Form 8-K

 

 

UNITED STATES

SECURITIES AND EXCHANGE COMMISSION

WASHINGTON, DC 20549

 

 

FORM 8-K

 

 

CURRENT REPORT PURSUANT

TO SECTION 13 OR 15(d) OF THE

SECURITIES EXCHANGE ACT OF 1934

Date of report (Date of earliest event reported) October 9, 2009

 

 

PHOENIX FOOTWEAR GROUP, INC.

(Exact Name of Registrant as Specified in Its Charter)

 

 

Delaware

(State or Other Jurisdiction of Incorporation)

 

001-31309   15-0327010
(Commission File Number)   (IRS Employer Identification No.)

 

5840 El Camino Real, Suite 106, Carlsbad, California   92008
(Address of Principal Executive Offices)   (Zip Code)

(760) 602-9688

(Registrant’s Telephone Number, Including Area Code)

 

(Former Name or Former Address, if Changed Since Last Report)

 

 

Check the appropriate box below if the Form 8-K filing is intended to simultaneously satisfy the filing obligation of the registrant under any of the following provisions (see General Instruction A.2. below):

 

¨ Written communications pursuant to Rule 425 under the Securities Act (17 CFR 230.425)

 

¨ Soliciting material pursuant to Rule 14a-12 under the Exchange Act (17 CFR 240.14a-12)

 

¨ Pre-commencement communications pursuant to Rule 14d-2(b) under the Exchange Act (17 CFR 240.14d-2(b))

 

¨ Pre-commencement communications pursuant to Rule 13e-4(c) under the Exchange Act (17 CFR 240.13e-4(c))

 

 

 

 


INFORMATION TO BE INCLUDED IN THE REPORT

Section 1 – Registrant’s Business and Operations

 

Item 1.01 Entry Into a Material Definitive Agreement.

Things to do ::
a: Rewrite the Form 8-K cover page from "Check the appropriate" to "(17 CFR 240.14a-12)", putting "applicable box" in place of "appropriate box".
b: Translate this sentence from the Form 8-K cover page into Spanish: "Check the appropriate box below if the Form 8-K filing is intended to simultaneously satisfy the filing obligation of the registrant under any of the following provisions (see General Instruction A.2. below):"
The data that comes next has no connection to the Form 8-K cover page.

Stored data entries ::

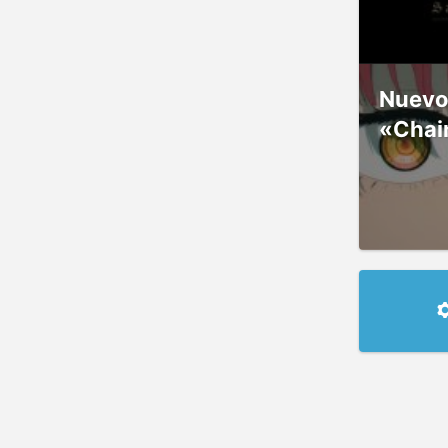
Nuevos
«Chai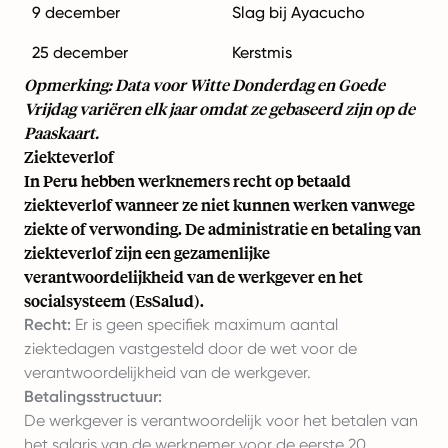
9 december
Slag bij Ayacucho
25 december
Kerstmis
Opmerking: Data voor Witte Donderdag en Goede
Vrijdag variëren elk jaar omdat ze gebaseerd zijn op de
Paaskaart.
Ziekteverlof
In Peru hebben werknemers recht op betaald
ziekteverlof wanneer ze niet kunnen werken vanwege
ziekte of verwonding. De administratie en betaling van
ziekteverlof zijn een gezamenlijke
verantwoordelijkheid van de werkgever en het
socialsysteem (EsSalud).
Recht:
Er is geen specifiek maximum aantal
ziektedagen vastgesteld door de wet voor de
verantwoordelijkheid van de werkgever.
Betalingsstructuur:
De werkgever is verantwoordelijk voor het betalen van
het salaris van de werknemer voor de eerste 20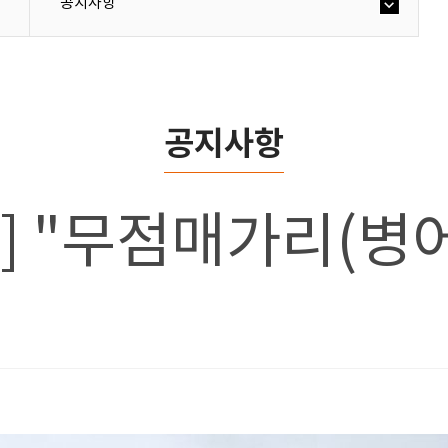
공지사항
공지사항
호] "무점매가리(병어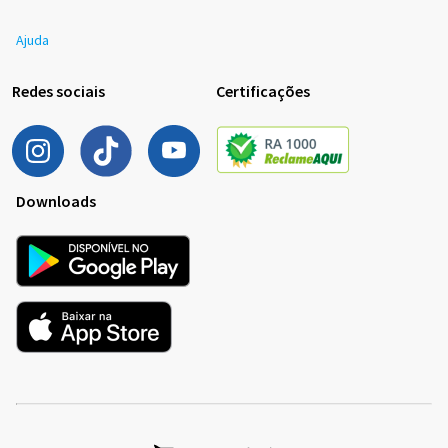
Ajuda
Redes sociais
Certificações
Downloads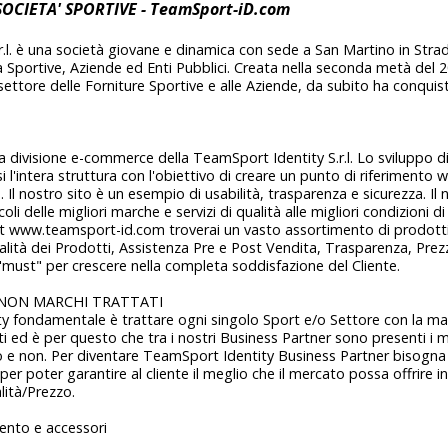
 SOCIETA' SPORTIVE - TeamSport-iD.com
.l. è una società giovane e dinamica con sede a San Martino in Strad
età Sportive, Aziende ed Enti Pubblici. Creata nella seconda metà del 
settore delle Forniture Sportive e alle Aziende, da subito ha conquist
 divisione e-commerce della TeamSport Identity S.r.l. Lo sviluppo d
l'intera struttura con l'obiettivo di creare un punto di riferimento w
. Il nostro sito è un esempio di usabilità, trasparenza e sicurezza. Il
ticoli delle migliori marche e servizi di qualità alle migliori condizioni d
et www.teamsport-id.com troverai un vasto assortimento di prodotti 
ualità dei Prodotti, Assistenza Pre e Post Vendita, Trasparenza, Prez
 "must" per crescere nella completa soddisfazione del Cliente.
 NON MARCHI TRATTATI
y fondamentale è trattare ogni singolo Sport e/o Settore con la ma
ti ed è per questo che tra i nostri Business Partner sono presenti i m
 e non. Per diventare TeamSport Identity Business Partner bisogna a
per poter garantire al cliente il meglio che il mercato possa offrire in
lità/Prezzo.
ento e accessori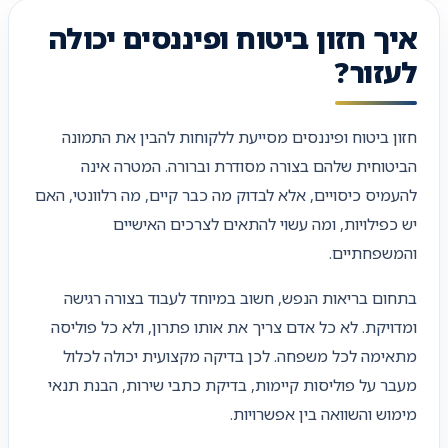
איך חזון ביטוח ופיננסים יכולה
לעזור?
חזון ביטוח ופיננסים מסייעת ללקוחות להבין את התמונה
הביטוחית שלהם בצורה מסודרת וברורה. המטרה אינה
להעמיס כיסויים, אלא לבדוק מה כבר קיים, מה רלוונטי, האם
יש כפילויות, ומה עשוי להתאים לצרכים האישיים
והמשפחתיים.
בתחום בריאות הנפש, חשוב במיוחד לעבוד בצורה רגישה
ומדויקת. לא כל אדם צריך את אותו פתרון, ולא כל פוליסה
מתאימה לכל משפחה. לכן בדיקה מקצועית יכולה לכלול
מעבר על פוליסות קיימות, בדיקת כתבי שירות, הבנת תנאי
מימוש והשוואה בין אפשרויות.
* * *
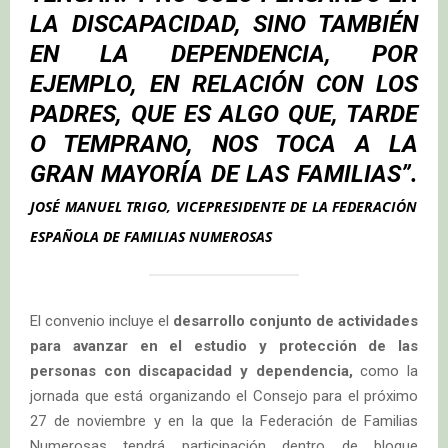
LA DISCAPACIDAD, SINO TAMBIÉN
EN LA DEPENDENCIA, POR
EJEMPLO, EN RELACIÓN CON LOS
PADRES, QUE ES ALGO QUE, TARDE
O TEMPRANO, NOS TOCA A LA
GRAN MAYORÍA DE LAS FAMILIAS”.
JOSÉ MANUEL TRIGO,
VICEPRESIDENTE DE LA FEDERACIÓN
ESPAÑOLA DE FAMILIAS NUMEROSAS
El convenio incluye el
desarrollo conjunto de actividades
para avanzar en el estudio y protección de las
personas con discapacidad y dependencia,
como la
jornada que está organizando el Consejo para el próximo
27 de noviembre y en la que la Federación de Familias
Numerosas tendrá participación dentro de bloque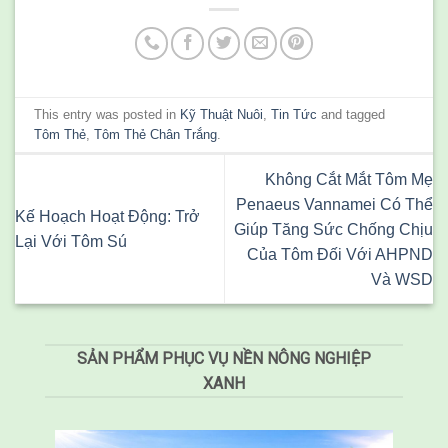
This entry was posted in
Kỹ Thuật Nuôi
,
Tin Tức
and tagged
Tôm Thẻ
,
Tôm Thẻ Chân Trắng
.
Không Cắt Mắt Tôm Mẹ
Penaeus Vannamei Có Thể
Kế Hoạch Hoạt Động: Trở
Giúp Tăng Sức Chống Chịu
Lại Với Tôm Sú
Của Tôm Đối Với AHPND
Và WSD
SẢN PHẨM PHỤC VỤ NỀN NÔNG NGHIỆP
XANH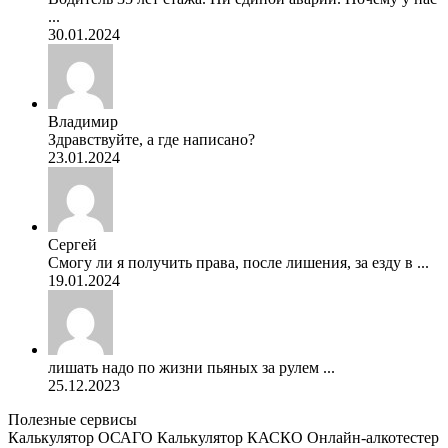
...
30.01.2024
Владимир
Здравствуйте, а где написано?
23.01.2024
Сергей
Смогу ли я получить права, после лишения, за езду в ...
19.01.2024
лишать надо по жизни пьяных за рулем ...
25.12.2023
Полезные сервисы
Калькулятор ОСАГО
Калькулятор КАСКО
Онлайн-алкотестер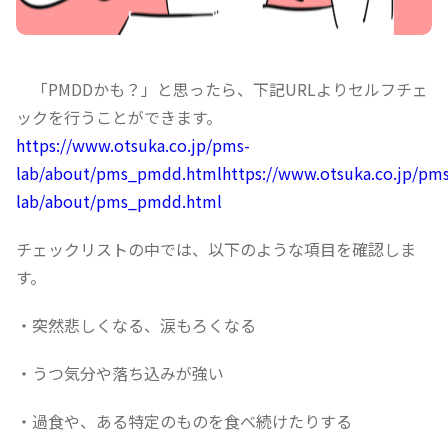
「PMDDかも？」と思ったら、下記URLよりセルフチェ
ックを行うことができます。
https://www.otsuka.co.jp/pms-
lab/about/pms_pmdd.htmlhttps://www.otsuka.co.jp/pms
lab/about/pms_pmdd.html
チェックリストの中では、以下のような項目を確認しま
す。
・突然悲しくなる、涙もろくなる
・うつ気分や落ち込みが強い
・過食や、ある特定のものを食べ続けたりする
...
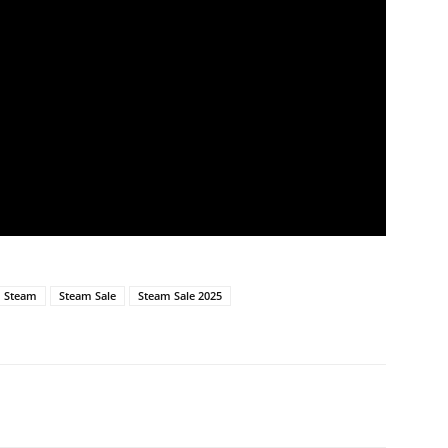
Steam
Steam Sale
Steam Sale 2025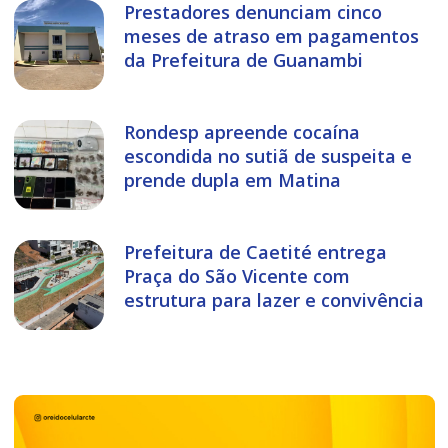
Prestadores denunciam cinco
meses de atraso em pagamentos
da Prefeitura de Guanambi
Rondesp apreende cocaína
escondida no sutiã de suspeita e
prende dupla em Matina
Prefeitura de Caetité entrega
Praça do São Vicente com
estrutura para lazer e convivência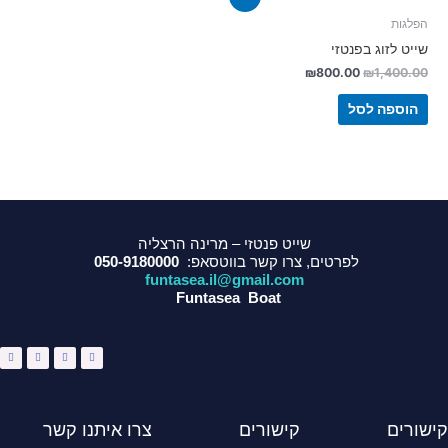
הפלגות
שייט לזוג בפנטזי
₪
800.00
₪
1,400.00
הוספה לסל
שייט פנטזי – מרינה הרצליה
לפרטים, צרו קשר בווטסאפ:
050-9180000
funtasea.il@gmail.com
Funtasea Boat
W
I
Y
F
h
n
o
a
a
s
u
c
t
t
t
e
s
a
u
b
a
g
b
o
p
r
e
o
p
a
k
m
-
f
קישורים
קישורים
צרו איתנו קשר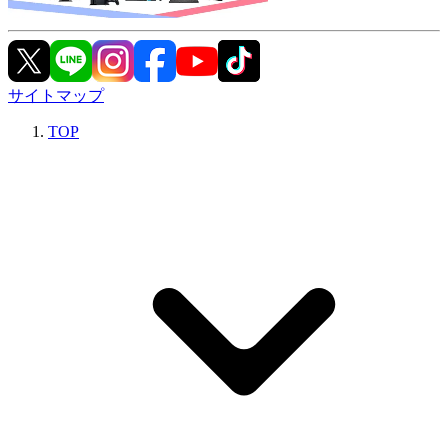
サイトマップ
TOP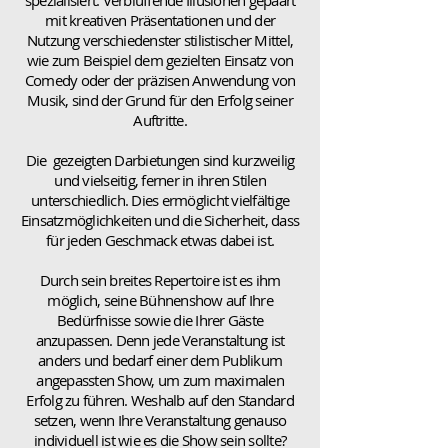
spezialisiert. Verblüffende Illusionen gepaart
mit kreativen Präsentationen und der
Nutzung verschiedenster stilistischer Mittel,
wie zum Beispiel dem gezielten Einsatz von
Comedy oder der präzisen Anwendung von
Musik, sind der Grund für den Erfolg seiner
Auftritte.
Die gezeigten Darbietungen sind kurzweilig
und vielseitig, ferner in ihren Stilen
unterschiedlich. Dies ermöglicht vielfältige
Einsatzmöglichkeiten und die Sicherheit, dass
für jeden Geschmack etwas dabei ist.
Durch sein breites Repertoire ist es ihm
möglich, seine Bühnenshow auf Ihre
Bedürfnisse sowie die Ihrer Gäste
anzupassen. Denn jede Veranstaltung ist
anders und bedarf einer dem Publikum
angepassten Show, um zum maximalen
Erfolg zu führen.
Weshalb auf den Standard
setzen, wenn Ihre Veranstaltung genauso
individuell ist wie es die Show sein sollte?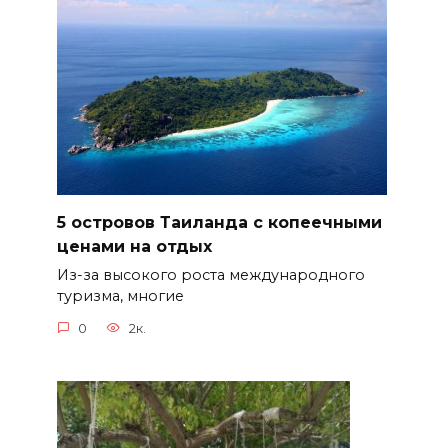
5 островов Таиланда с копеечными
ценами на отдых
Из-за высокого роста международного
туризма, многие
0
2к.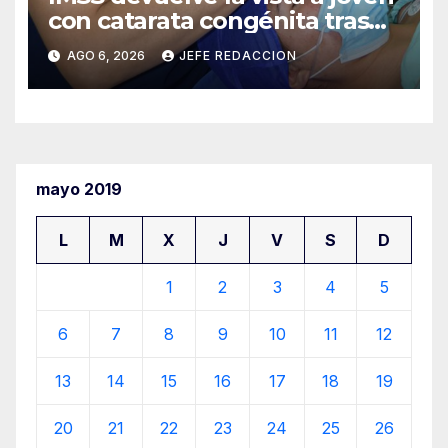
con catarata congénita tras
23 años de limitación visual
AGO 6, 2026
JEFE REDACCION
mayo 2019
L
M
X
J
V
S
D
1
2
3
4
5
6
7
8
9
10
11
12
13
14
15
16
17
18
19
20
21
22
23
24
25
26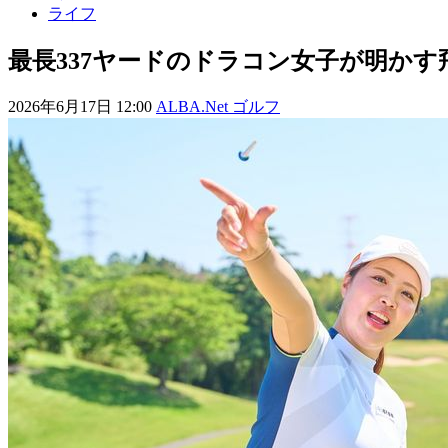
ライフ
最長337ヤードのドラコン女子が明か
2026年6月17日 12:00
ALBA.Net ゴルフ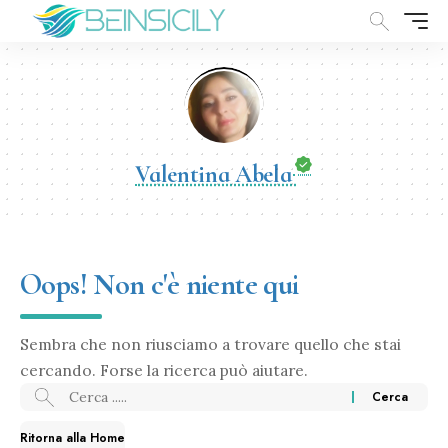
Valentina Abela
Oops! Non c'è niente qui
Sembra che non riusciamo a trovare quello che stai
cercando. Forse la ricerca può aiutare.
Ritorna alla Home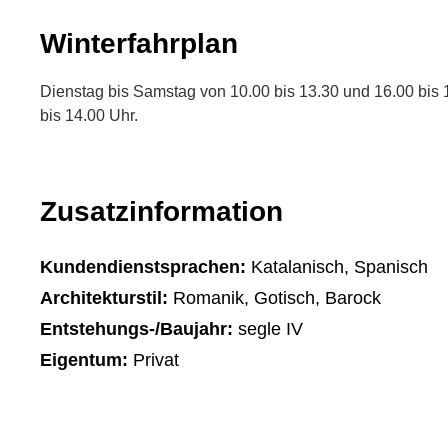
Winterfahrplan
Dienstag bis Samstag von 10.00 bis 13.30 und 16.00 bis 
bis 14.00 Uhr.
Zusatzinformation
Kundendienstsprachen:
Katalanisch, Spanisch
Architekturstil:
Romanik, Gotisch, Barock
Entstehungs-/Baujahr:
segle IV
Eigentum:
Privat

Answer section ::
a:
Check the applicable box below if the Form 8-K filing is intended to simultaneously satisfy the filing obligation of the registrant under any of the following provisions (see General Instruction A.2. below):

 

¨ Written communications pursuant to Rule 425 under the Securities Act (17 CFR 230.425)

 

¨ Soliciting material pursuant to Rule 14a-12 under the Exchange Act (17 CFR 240.14a-12)

b: Marque la casilla correspondiente a continuación si la presentación del Formulario 8-K tiene por objeto cumplir simultáneamente la obligación de presentación del registrante conforme a cualquiera de las siguientes disposiciones (véase la Instrucción General A.2. más adelante):